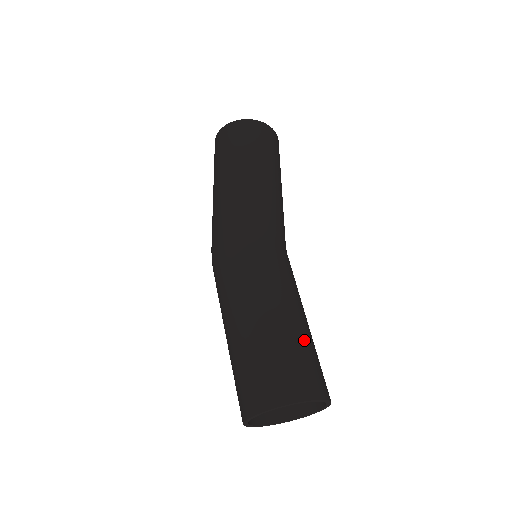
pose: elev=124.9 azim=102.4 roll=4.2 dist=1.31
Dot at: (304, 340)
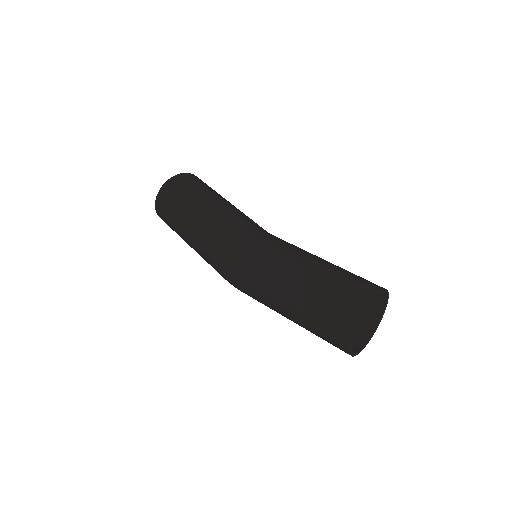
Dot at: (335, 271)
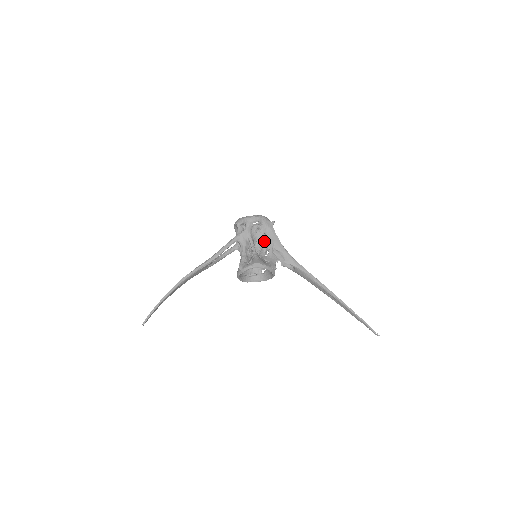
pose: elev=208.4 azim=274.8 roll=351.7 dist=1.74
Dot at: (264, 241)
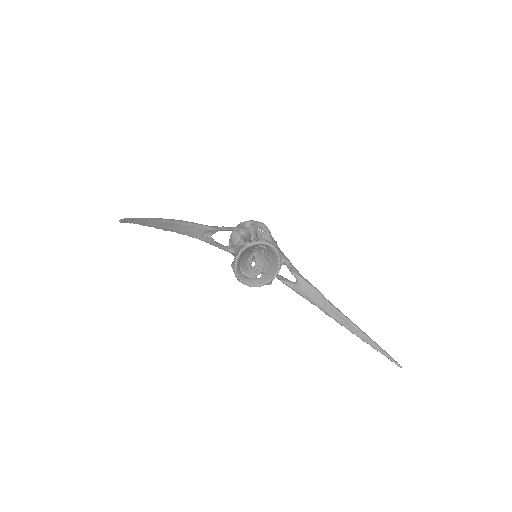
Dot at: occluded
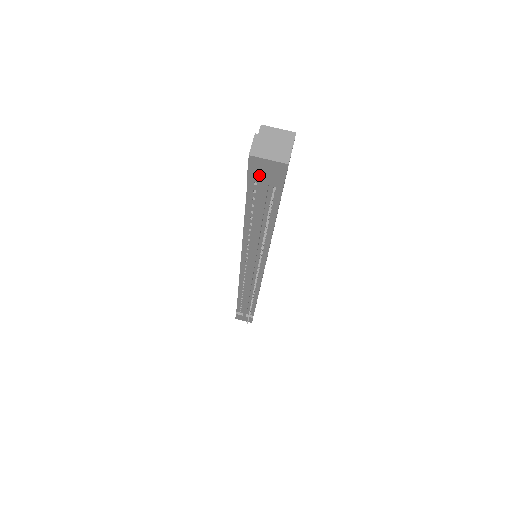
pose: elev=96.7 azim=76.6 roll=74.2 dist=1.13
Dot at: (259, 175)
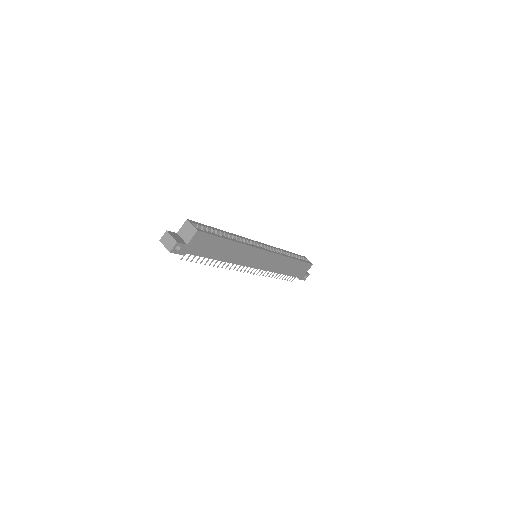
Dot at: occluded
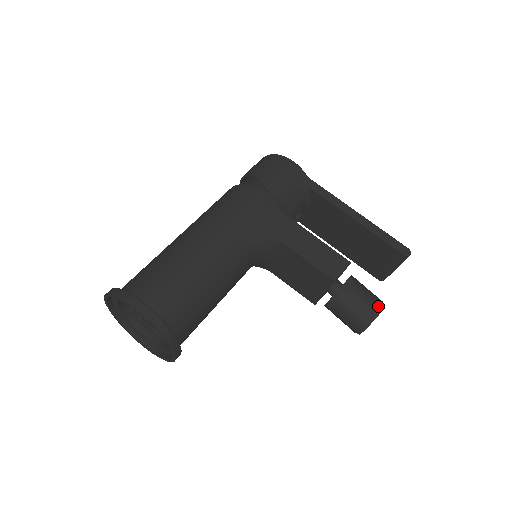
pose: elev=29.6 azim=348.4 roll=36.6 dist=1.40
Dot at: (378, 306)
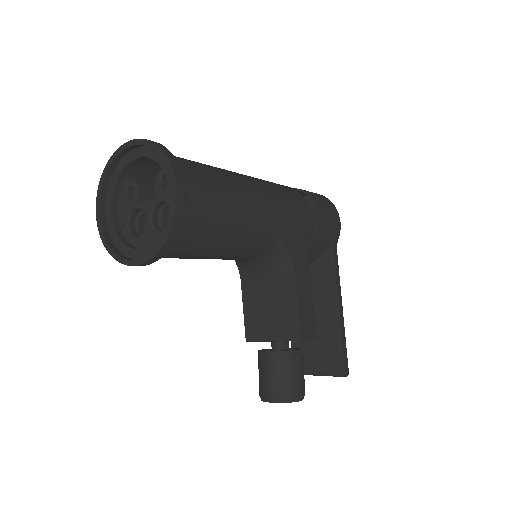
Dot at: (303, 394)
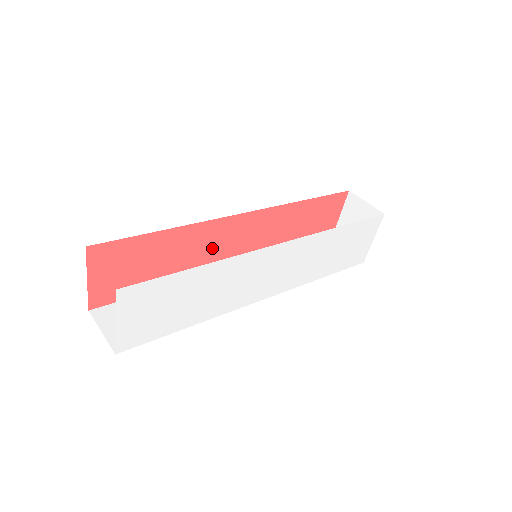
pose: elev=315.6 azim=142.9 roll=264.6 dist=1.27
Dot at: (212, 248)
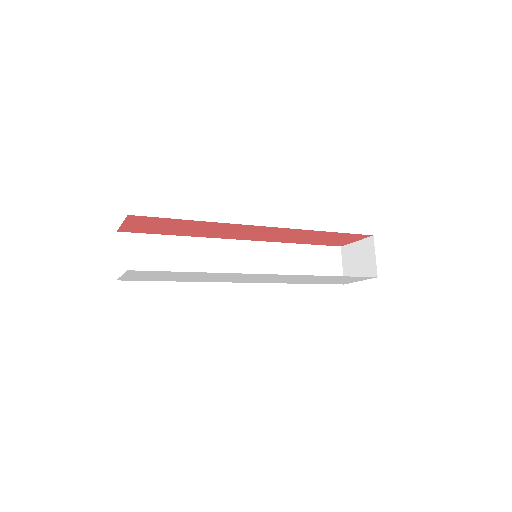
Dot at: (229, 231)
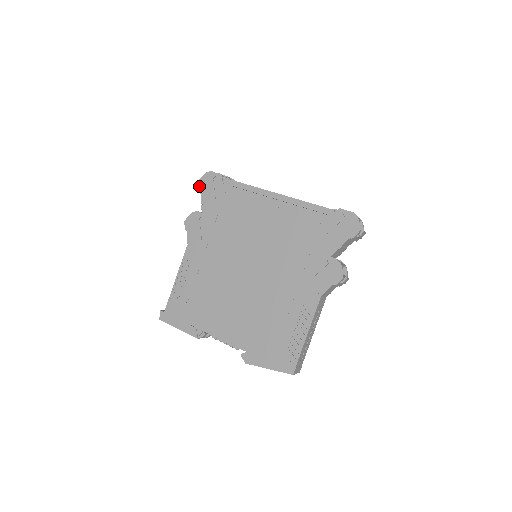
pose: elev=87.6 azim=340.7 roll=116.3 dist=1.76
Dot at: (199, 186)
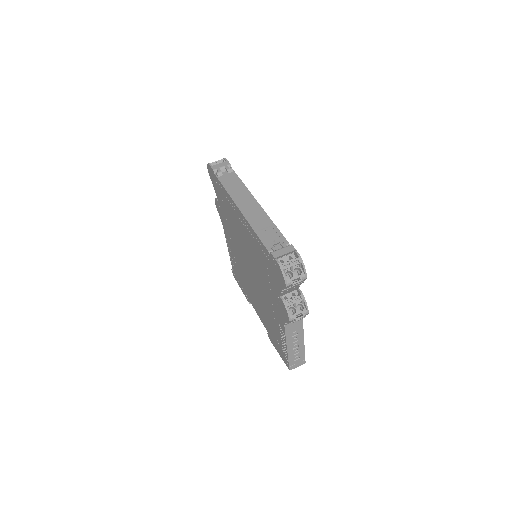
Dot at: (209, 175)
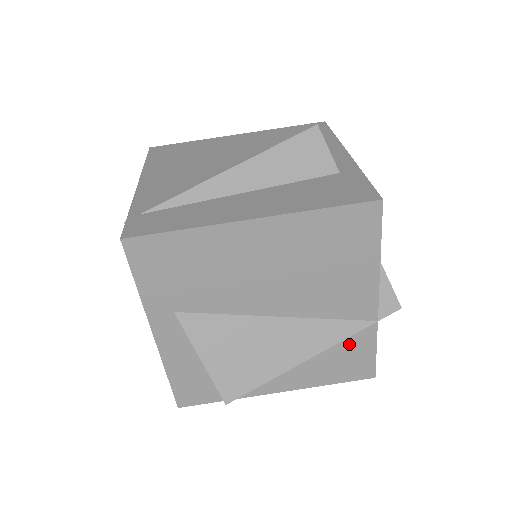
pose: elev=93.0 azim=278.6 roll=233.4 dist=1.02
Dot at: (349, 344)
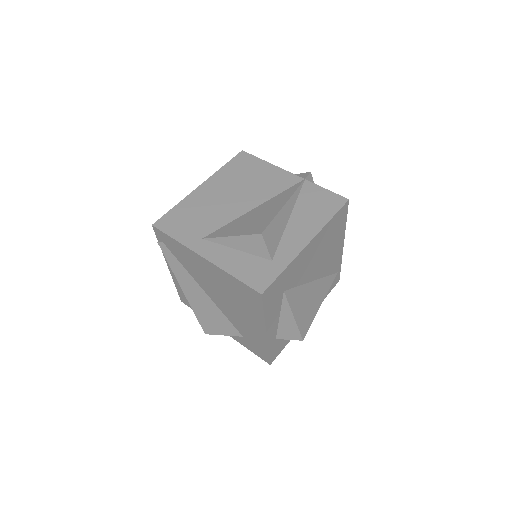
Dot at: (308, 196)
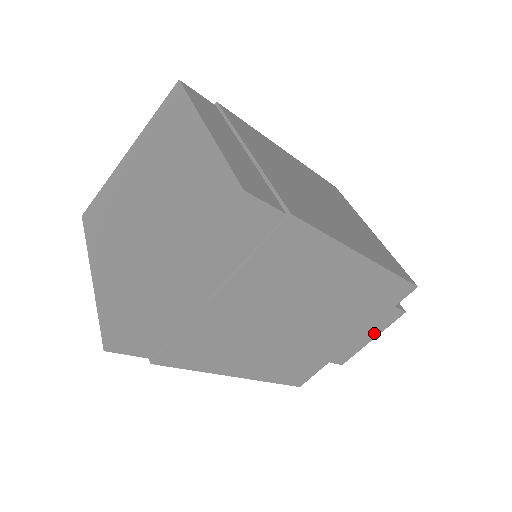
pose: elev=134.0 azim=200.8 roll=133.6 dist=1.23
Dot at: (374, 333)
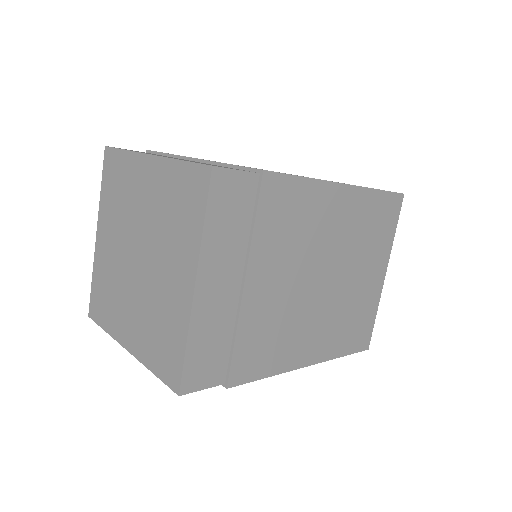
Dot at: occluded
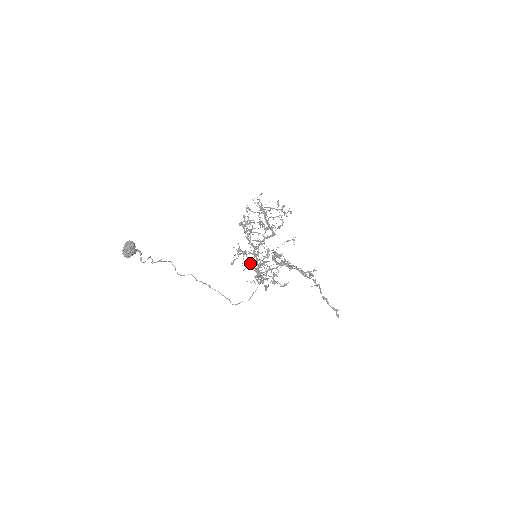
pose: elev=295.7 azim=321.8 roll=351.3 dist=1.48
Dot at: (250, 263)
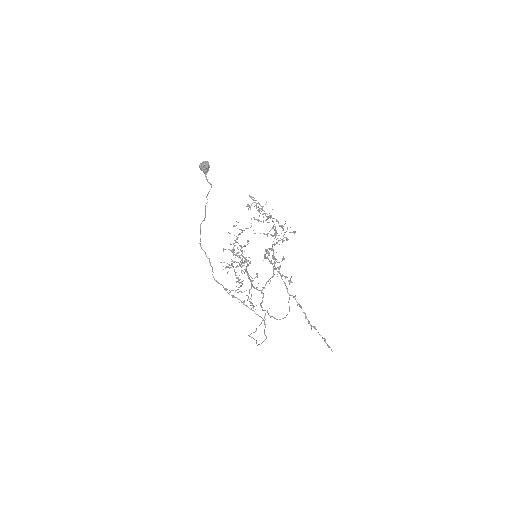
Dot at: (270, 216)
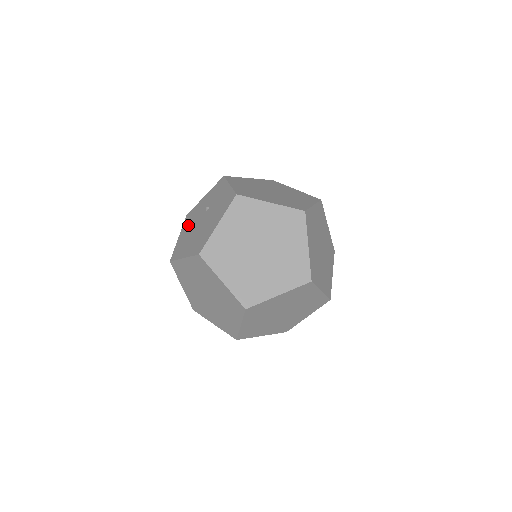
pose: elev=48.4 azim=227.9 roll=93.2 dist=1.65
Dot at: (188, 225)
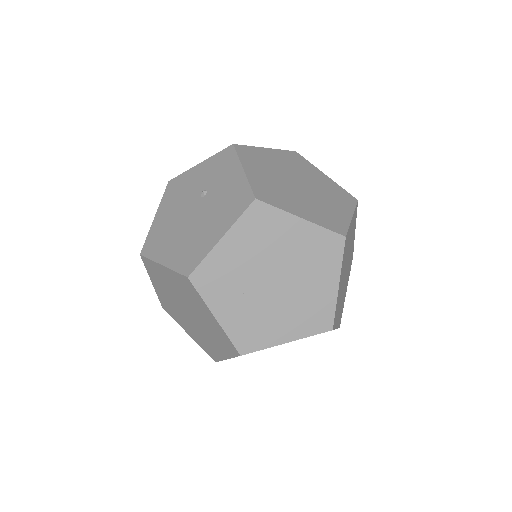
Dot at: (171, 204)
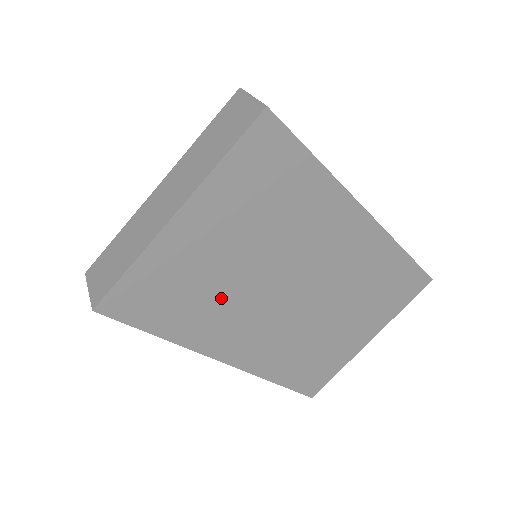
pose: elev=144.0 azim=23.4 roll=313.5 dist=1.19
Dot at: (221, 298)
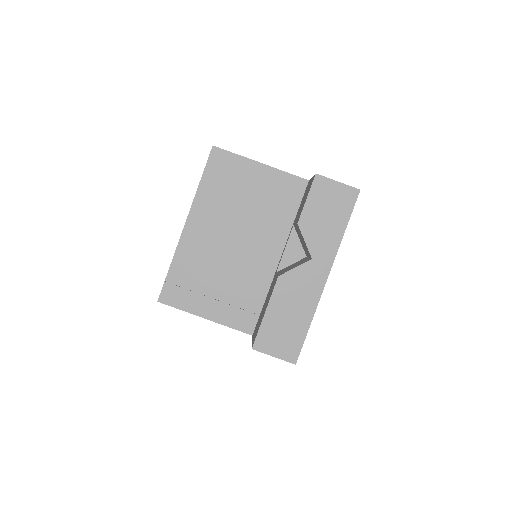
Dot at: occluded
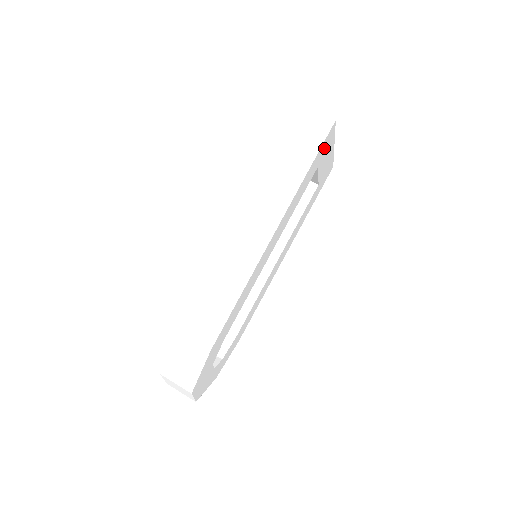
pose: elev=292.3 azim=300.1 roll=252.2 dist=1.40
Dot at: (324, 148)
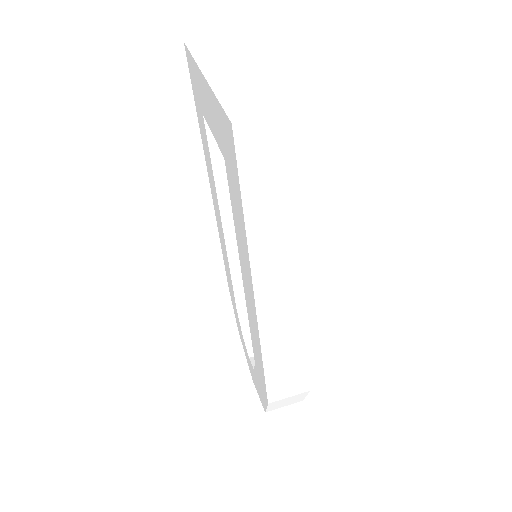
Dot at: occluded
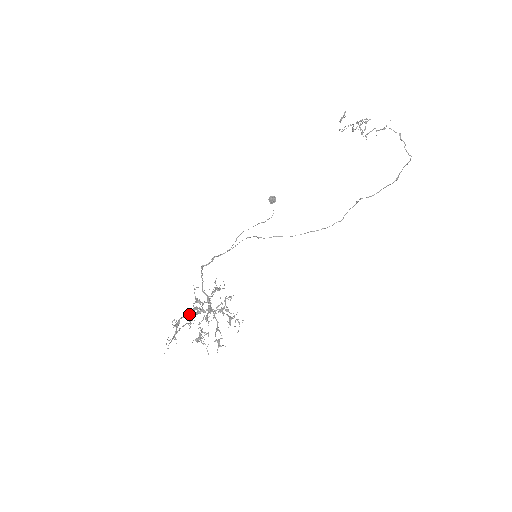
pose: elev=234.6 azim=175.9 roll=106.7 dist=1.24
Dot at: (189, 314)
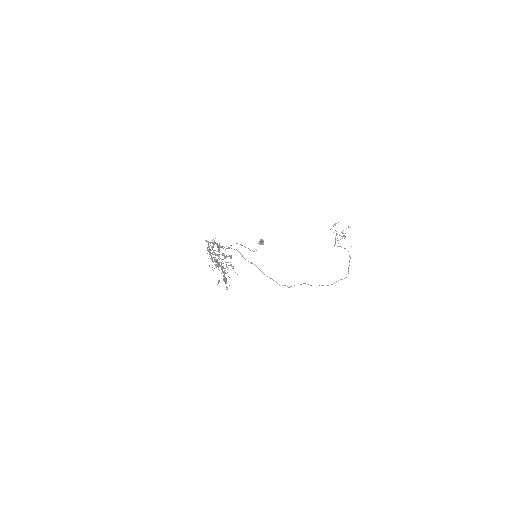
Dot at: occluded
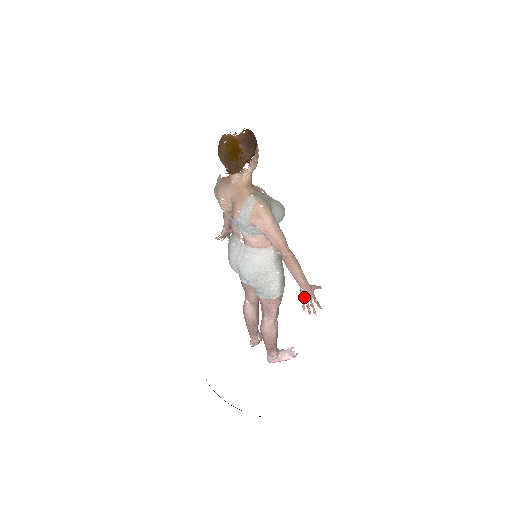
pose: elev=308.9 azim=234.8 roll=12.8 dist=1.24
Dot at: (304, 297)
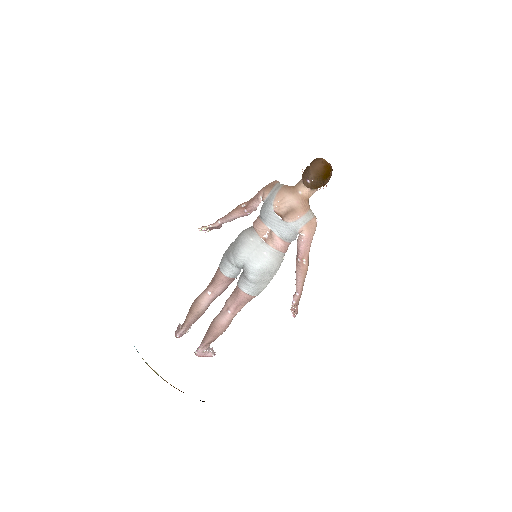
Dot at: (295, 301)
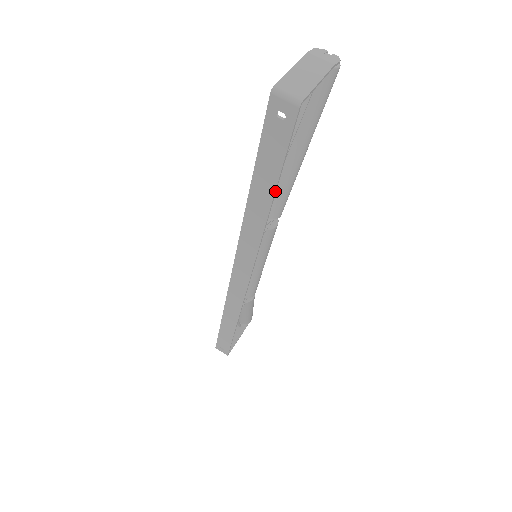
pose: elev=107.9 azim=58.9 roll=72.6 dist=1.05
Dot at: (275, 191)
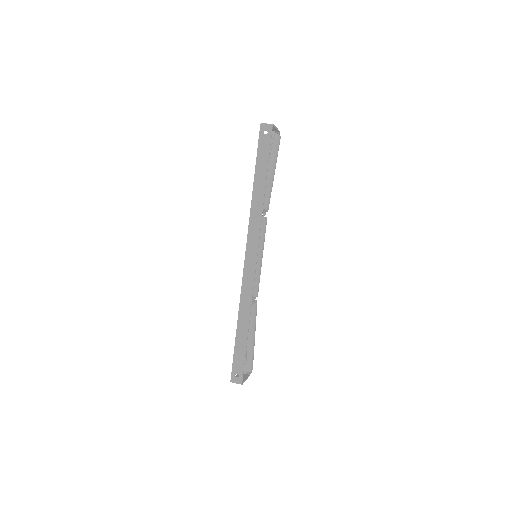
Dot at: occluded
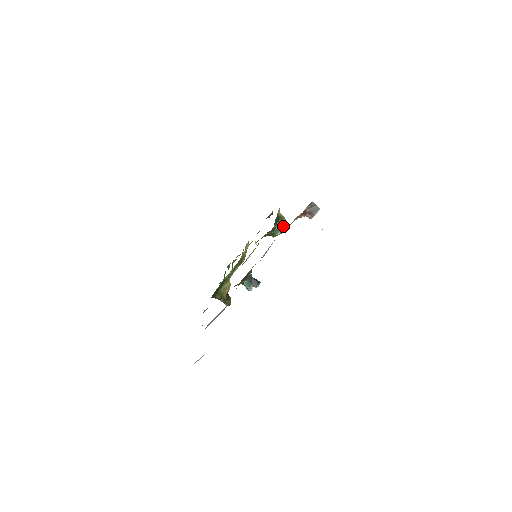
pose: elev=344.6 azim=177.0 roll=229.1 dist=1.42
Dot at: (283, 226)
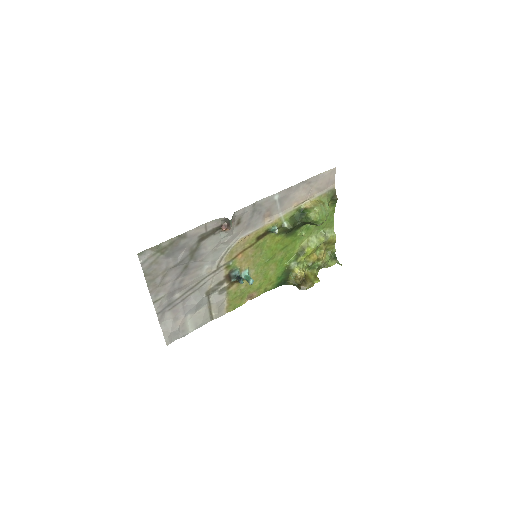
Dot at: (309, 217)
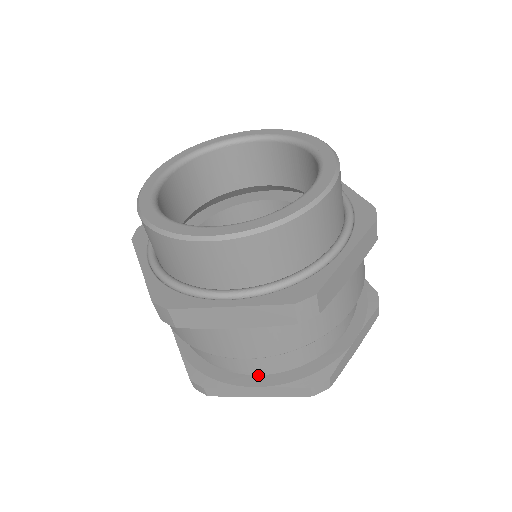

..........

YOUR GOAL: Rewrite all the records above with every "pose" changed to "camera" and nothing else altered. Leave the pictures out of your answer.

EXPECTED ANSWER:
camera: elev=124.9 azim=102.4 roll=4.2 dist=1.31
Dot at: (304, 340)
Dot at: (335, 271)
camera: elev=208.4 azim=274.8 roll=351.7 dist=1.74
Dot at: (264, 241)
Dot at: occluded
camera: elev=96.7 azim=76.6 roll=74.2 dist=1.13
Dot at: (259, 175)
Dot at: occluded
camera: elev=29.6 azim=348.4 roll=36.6 dist=1.40
Dot at: (378, 306)
Dot at: (303, 394)
camera: elev=315.6 azim=142.9 roll=264.6 dist=1.27
Dot at: (212, 248)
Dot at: (229, 231)
camera: elev=87.6 azim=340.7 roll=116.3 dist=1.76
Dot at: (199, 186)
Dot at: (209, 175)
camera: elev=93.0 azim=278.6 roll=233.4 dist=1.02
Dot at: (349, 344)
Dot at: (308, 196)
camera: elev=134.0 azim=200.8 roll=133.6 dist=1.23
Dot at: (374, 333)
Dot at: occluded
camera: elev=295.7 azim=321.8 roll=351.3 dist=1.48
Dot at: (250, 263)
Dot at: (270, 216)
camera: elev=48.4 azim=227.9 roll=93.2 dist=1.65
Dot at: (188, 225)
Dot at: (171, 204)
camera: elev=144.0 azim=23.4 roll=313.5 dist=1.19
Dot at: (221, 298)
Dot at: occluded
camera: elev=292.3 azim=300.1 roll=252.2 dist=1.40
Dot at: (324, 148)
Dot at: occluded
camera: elev=234.6 azim=175.9 roll=106.7 dist=1.24
Dot at: (189, 314)
Dot at: occluded
camera: elev=308.9 azim=234.8 roll=12.8 dist=1.24
Dot at: (304, 297)
Dot at: (295, 301)
camera: elev=107.9 azim=58.9 roll=72.6 dist=1.05
Dot at: (275, 191)
Dot at: occluded
camera: elev=344.6 azim=177.0 roll=229.1 dist=1.42
Dot at: (283, 226)
Dot at: (309, 217)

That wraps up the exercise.